Project summary
Insulin-making beta cells are powered by energy factories within the cells, called mitochondria. Dr De Franco will look at the genes from babies who have too high or too low blood sugar levels to find genetic changes that alter how mitochondria power beta cells. This could give us a better idea about how mitochondria help to keep blood sugar levels normal and could lead to new and improved treatments for diabetes.
Background to research
Inside our body cells are mitochondria. They’re like batteries, making energy and powering our cells. Insulin-making beta cells in the pancreas rely on mitochondria to help move insulin out of the cells to control blood sugar levels.
Some babies are born with changes to their genes that effect how their mitochondria work causing their blood sugar levels to be too high or too low. Genes make messages for our cells. If a gene is changed, it may give out the wrong message to the mitochondria.

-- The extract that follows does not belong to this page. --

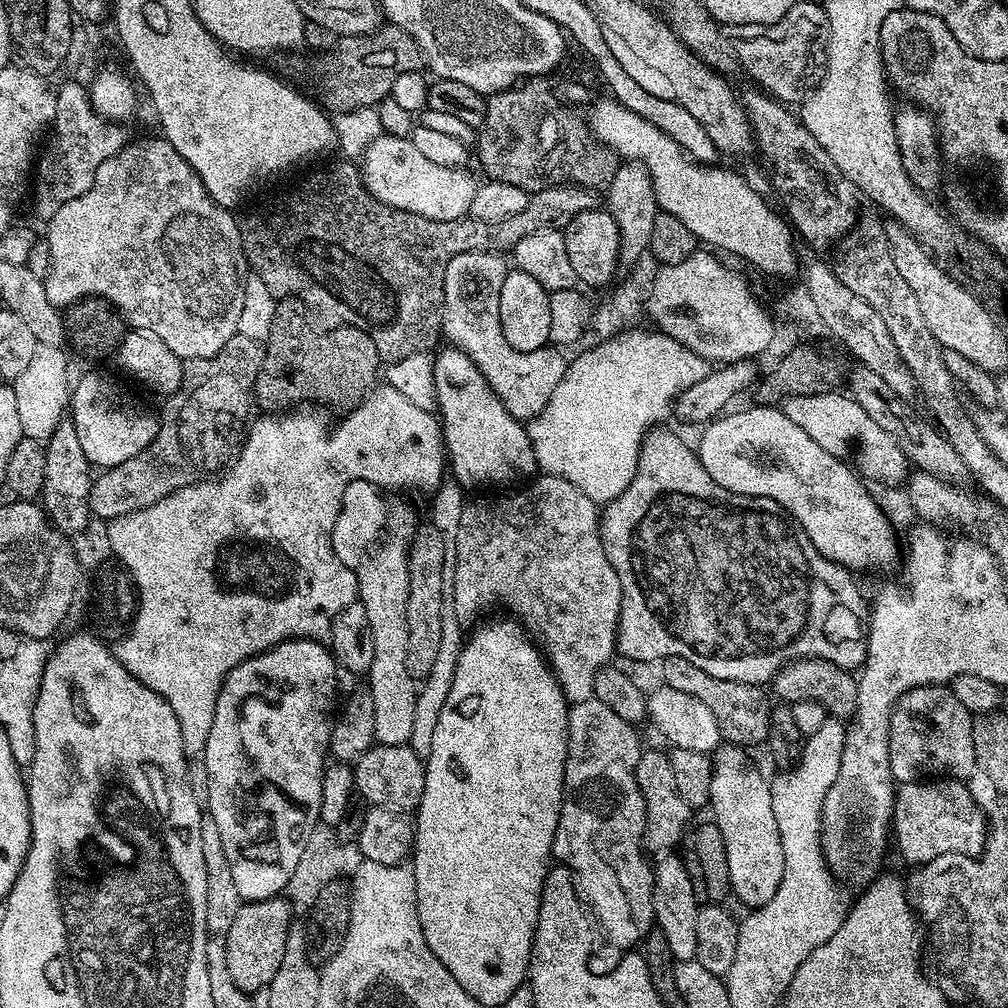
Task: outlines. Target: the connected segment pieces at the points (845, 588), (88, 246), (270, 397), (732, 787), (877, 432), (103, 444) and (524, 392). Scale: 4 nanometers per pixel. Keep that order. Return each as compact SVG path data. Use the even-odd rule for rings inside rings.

Mitochondria don’t work properly in people with type 2 diabetes either. But scientists don’t yet know which genetic changes are important to keep mitochondria within beta cells working as they should.
Research aims
Dr De Franco and her PhD student want to improve our understanding of how gene changes affect mitochondria in beta cells.
To do this, they’ll first study the genes from a rare group of babies who have very high or very low blood sugar levels and other health issues that suggest their mitochondria are not working. They will search for the specific changes in their genes that could be causing mitochondria problems and, in turn, problems with insulin production.
This information will then be used to test around 10,000 people with likely mitochondrial conditions to see if they have similar findings. This will reveal how often the gene changes they’ve pinpointed cause problems with insulin production and help us to better understand how people with the genes are affected.
Potential benefit to people with diabetes
The results of these studies could provide a new genetic answer as to why mitochondria in beta cells go wrong.
If Dr De Franco can find a change in a gene which has caused a specific mitochondrial problem, we can then better understand the messages that lead to insulin being released from beta cells. This new knowledge could lead to new diabetes treatments, particularly for type 2 diabetes.